Thalidomide itself is already showing promise, in combination with chemotherapy, for treating some forms of cancer.


This group of Thalidomide-like drugs seems to have very complex and yet very exciting properties

Dr Keith Dredge
But the new research suggests that subtly different forms of Thalidomide could be even more effective in treating the disease.

The new drugs seem to work in three ways.
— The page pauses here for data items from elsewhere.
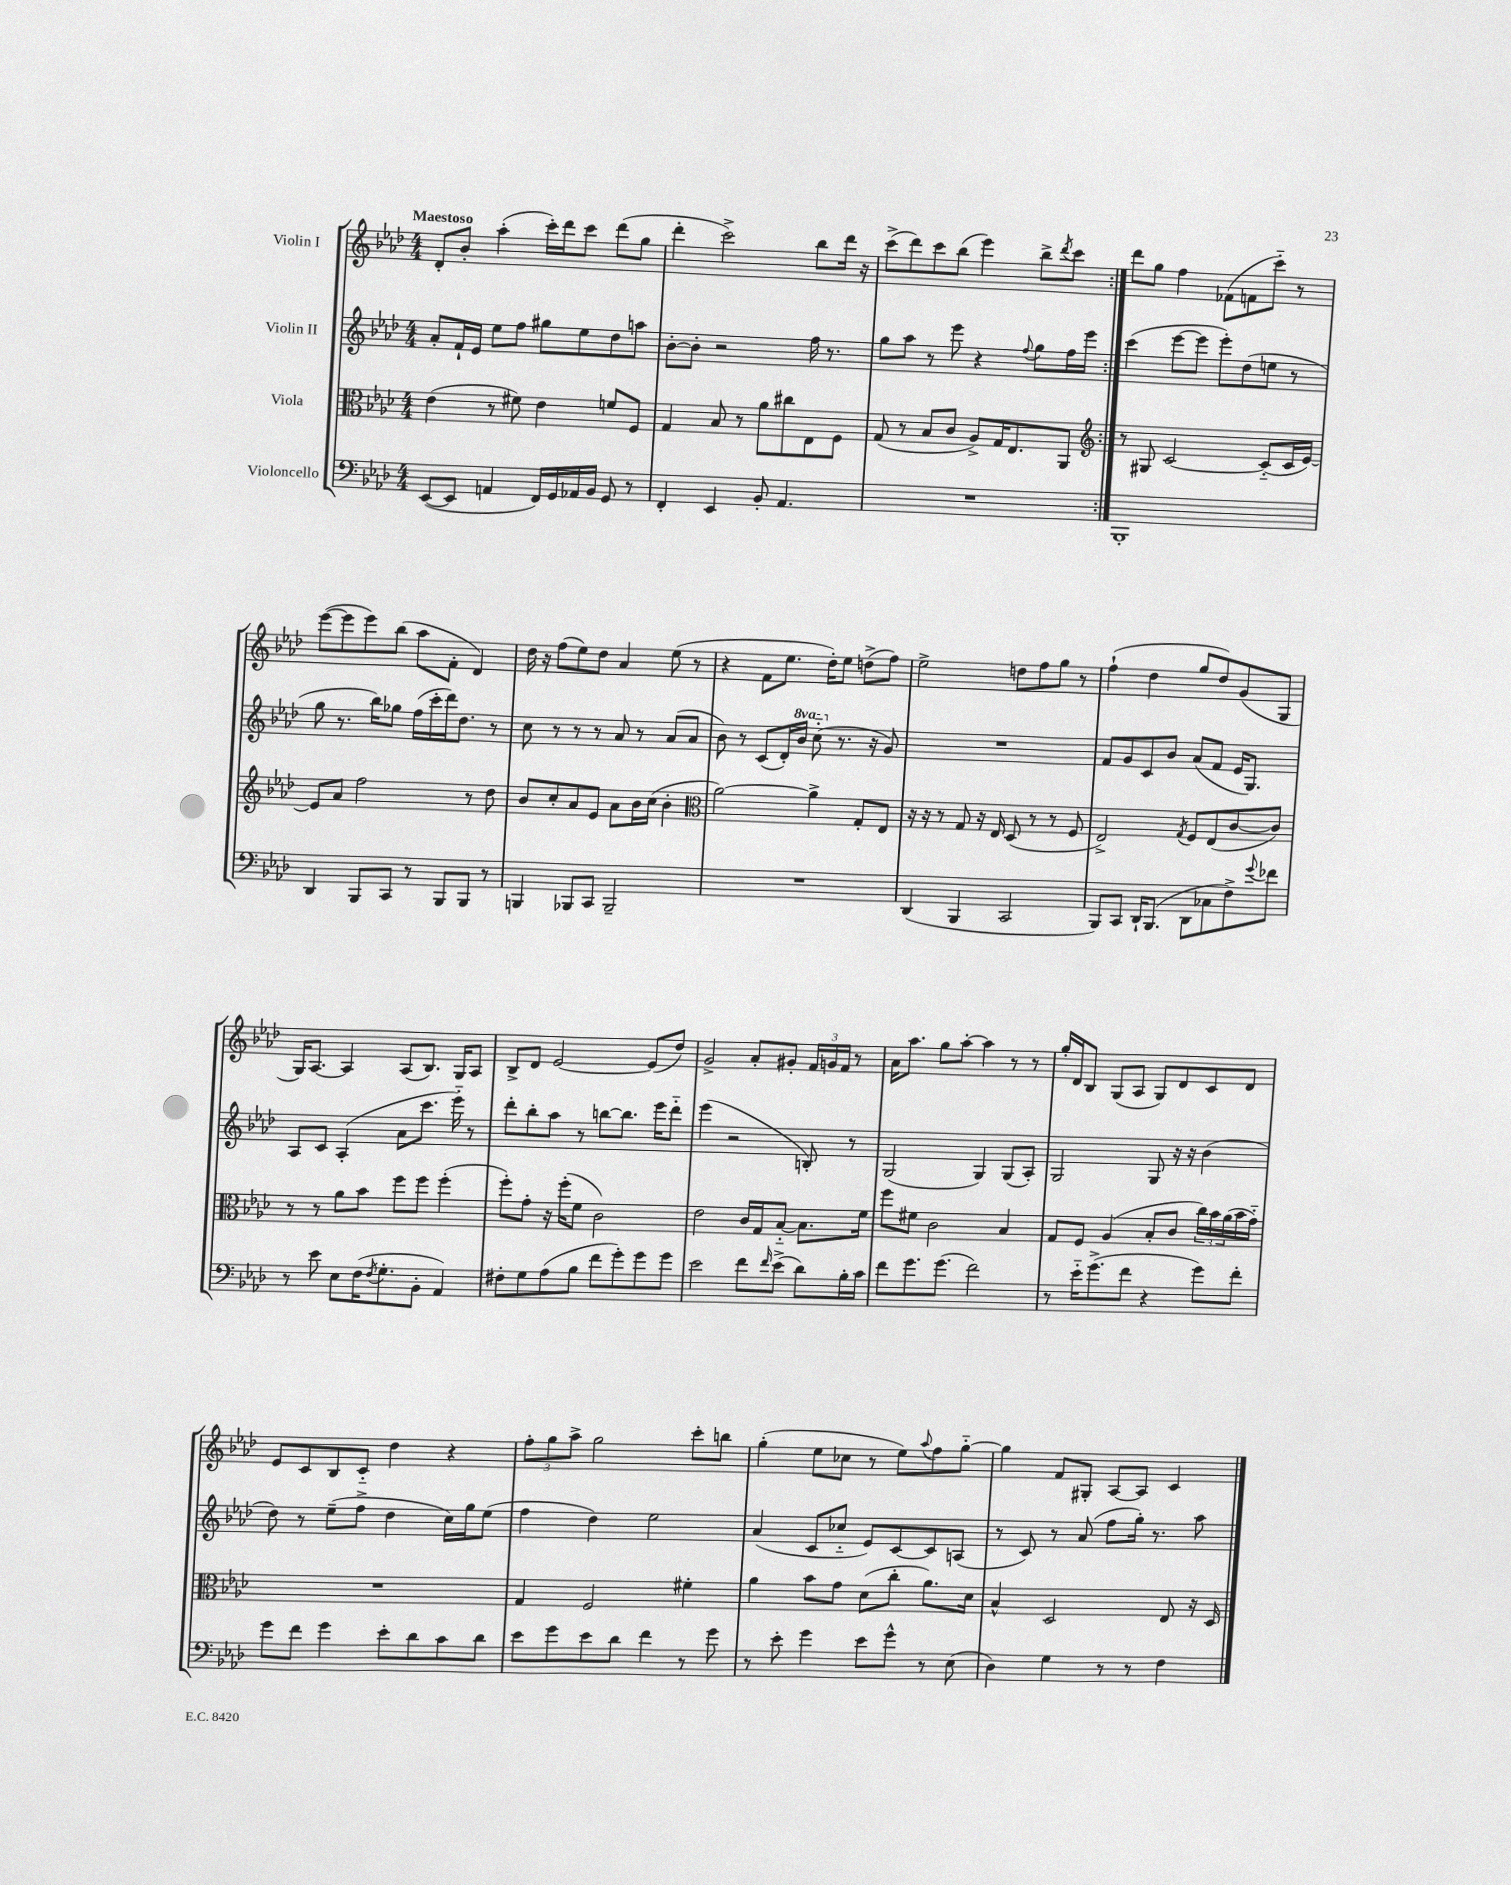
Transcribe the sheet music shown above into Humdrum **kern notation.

**kern	**kern	**kern	**kern
*staff4	*staff3	*staff2	*staff1
*clefF4	*clefC3	*clefG2	*clefG2
*k[b-e-a-d-]	*k[b-e-a-d-]	*k[b-e-a-d-]	*k[b-e-a-d-]
*M4/4	*M4/4	*M4/4	*M4/4
([8EE-	(4e-	8a-'	8d-'
8EE-]	.	16f`	8b-'
.	.	16e-	.
4AA	8r	8ee-	(4aa-'
.	8f#)	8ff	.
16FF)	4e-	8gg#	16ccc')
16GG	.	.	16ddd-
16AA-	.	8ee-	8ccc
16BB-	.	.	.
8GG	8f	8dd-	(8ddd-
8r	8F	8aa	8gg
=	=	=	=
4FF'	4G	[8b-'	4ddd-'
.	.	8b-']	.
4EE-	8B-	2r	2ccc^)
.	8r	.	.
8BB-'	8a-	.	.
4.AA-	8cc#	.	.
.	8E-	16ff	8bb-
.	.	8.r	.
.	8F	.	16ddd-
.	.	.	16r
=	=	=	=
1r	(8G	8gg	(8ccc^
.	8r	8aa-	8ddd-)
.	8B-	8r	8ccc
.	8c	8eee-	(8bb-
.	8A-^)	4r	4eee-)
.	16G	.	.
.	8.E-	.	.
.	.	8qqff	.
.	.	8gg	8bb-^
.	.	.	8qddd-
.	8AA-	16ff	8ccc
.	.	16eee-	.
=:|!	=:|!	=:|!	=:|!
*	*clefG2	*	*
1BBB-'	8r	(4ccc	8ddd-
.	8G#	.	8gg
.	[2c	[8eee-	4ff
.	.	8eee-]	.
.	.	8eee-')	(8f-
.	.	(8dd-	8f
.	(8c'~]	8ee	8ccc'~)
.	16c	8r	8r
.	[16e-)	.	.
=	=	=	=
4DD-	8e-]	8gg	([8eee-
.	8a-	8.r	8eee-]
8BBB-	2ff	.	8eee-)
.	.	16bb-)	.
8CC	.	8gg-	(8bb-
8r	.	(16ff	8aa-
.	.	16ccc'	.
8BBB-	.	16ddd-)	8f'
.	.	8.dd-	.
8BBB-	8r	.	4d-)
8r	8dd-	8r	.
=	=	=	=
4BBB	8b-	8cc	16dd-
.	.	.	16r
.	8cc'	8r	(8ff
8BBB-	8a-	8r	8ee-)
8CC	8e-	8r	8dd-
2BBB-~	8a-	8a-	4a-
.	16b-	8r	.
.	(16cc	.	.
.	4b-'	(8a-	(8ee-
.	.	8a-	8r
=	=	=	=
*	*clefC3	*	*
1r	[2a-)	8b-)	4r
.	.	8r	.
.	.	(8c	8f
.	.	16d-')	8.ee-
.	.	16bb-	.
.	4a-^]	(8ccc'~	.
.	.	.	16dd-')
.	.	8.r	8ee-
.	8G'	.	(8dd^
.	.	16r	.
.	8E-	8g)	8ff)
=	=	=	=
(4DD-	16r	1r	2ee-^
.	16r	.	.
.	8r	.	.
4BBB-	8G	.	.
.	16r	.	.
.	16E-	.	.
2CC	(8D-	.	8dd
.	8r	.	8ff
.	8r	.	8gg
.	8F	.	8r
=	=	=	=
8BBB-)	2E-^)	8f	(4ff`
8CC	.	8g	.
16DD-`	.	8c	4dd-
(8.BBB-	.	.	.
.	.	8b-	.
.	8qG	.	.
8DD-	8F	(8a-	8gg
8C-	(8E-	8f	8dd-)
8F^)	[8c	16e-	(8g
.	.	8.G)	.
8qqg	.	.	.
8f-	8c])	.	8G
=	=	=	=
8r	8r	8A-	16G)
.	.	.	[8.A-
8e-	8r	8c	.
8E-	8a-	(4A-'	4A-]
(16F	8b-	.	.
8qF	.	.	.
8.G'	.	.	.
.	8ff	8a-	(8A-
8BB-'	8ff	8.ccc	8.B-)
4AA-)	(4ff'	.	.
.	.	16eee-'~)	16G
.	.	8r	8A-
=	=	=	=
8F#'	8ff')	8ddd-'	8B-^
8G	8g'	8bb-'	8d-
(8A-	16r	8aa-	[2e-
.	(16ff'	.	.
8B-	8f	8r	.
8f	2c)	[8bb	.
8g')	.	8.bb]	.
8g	.	.	(8e-]
.	.	16eee-	.
8g	.	8ddd-'~	8dd-)
=	=	=	=
2e-	2e-	(4eee-	2g^
.	.	2r	.
8f	16c	.	8a-'
.	16G	.	.
16qqf	.	.	.
(8e-^	[8B-'~	.	8g#'
8d-)	8.B-]	8B')	24f
.	.	.	24g
.	.	.	24f
16B-'	.	8r	8r
16c	16f	.	.
=	=	=	=
8f	8ff	(2G	16a-
.	.	.	8.aa-
8.g	8f#	.	.
.	2c	.	8gg
(8.g	.	.	.
.	.	.	[8aa-'
2f)	.	4G)	4aa-]
.	4B-	(8G	8r
.	.	8A-')	8r
=	=	=	=
8r	8G	2G	16gg'
.	.	.	16d-
16e-'~	8F	.	8B-
(8.g^	.	.	.
.	(4A-	.	(8G
8f	.	.	8A-
4r	8B-'	8G	8G)
.	8c	16r	8d-
.	.	16r	.
8g)	24cc)	(4b-	8c
.	24b-	.	.
.	(24a-	.	.
8f'	16b-	.	8d-
.	16g'~)	.	.
=	=	=	=
8g	1r	8dd-)	8e-
8f	.	8r	8c
4g	.	(8ee-~	8B-
.	.	8ff^	8c'~
8e-'	.	4dd-	4dd-
8d-	.	.	.
8c	.	16cc)	4r
.	.	16gg	.
8d-	.	(8ee-	.
=	=	=	=
8e-	4G	4ff	12ff'
.	.	.	12gg
8g	.	.	.
.	.	.	12aa-^
8e-	2F	4dd-)	2gg
8d-	.	.	.
4f	.	2ee-	.
8r	4f#'	.	8ccc'
8g	.	.	8bb
=	=	=	=
8r	4a-	(4a-	(4gg'
8e-'	.	.	.
4g	8b-	8c	8ee-
.	8g	8cc-'~	8cc-
8e-	(8d-	8e-)	8r
8g^^	8cc'	[8c	8ee-)
.	.	.	8qqaa-
8r	8.a-)	8c]	8ff
(8E-	.	(8A	[8gg'~
.	16d-	.	.
=	=	=	=
4D-)	4B-^^	8r	4gg]
.	.	8c)	.
4G	2D-	8r	8f
.	.	(8a-	8G#'
8r	.	8ff	[8A-
8r	.	16gg')	8A-]
.	.	8.r	.
4F	8E-	.	4c
.	16r	8aa-	.
.	16D-	.	.
==	==	==	==
*-	*-	*-	*-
They reduce inflammation, stimulate the immune system to attack cancer, and reduce blood flow to the tumour.

Thalidomide gained notoriety in the 1960s when doctors discovered that it caused birth defects by limiting the development of new blood vessels to growing limbs.

But experts believe that this property of limiting blood flow can be harnessed to treat cancer by starving a tumour of its blood supply. Without a supply of blood a tumour cannot continue to grow.

Alternative versions

The researchers looked at two different versions of the drug called IMiDs and SelCIDs and found that they were at least 10 times as potent at preventing the growth of blood vessels than Thalidomide.

The research, carried out at St George's Hospital Medical School in London, also shows that these drugs can stimulate the immune system, enhancing the body's natural anti-cancer defences or help reduce cancer-causing inflammation.

Researcher Dr Keith Dredge said: "This group of Thalidomide-like drugs seems to have very complex and yet very exciting properties."

The body's immune system has the potential to recognise cancer cells at a very early stage.

A type of blood cell, called killer T cells, can then destroy the cancer cells before a tumour develops.

Unfortunately the immune system is not always powerful enough to do the job.

Dr Dredge said: "These new drugs have the potential to stimulate the immune system which could help prevent cancer.

"Conversely, inflammation, which also occurs naturally in the body, may contribute to the development of cancer and our research shows that Thalidomide-like drugs can reduce inflammation."

Two forms of ImiD are already being used in early clinical trials for treating advanced cancer, one at St George's and another at Guy's Hospital, also in London.

The research is published in the British Journal of Cancer.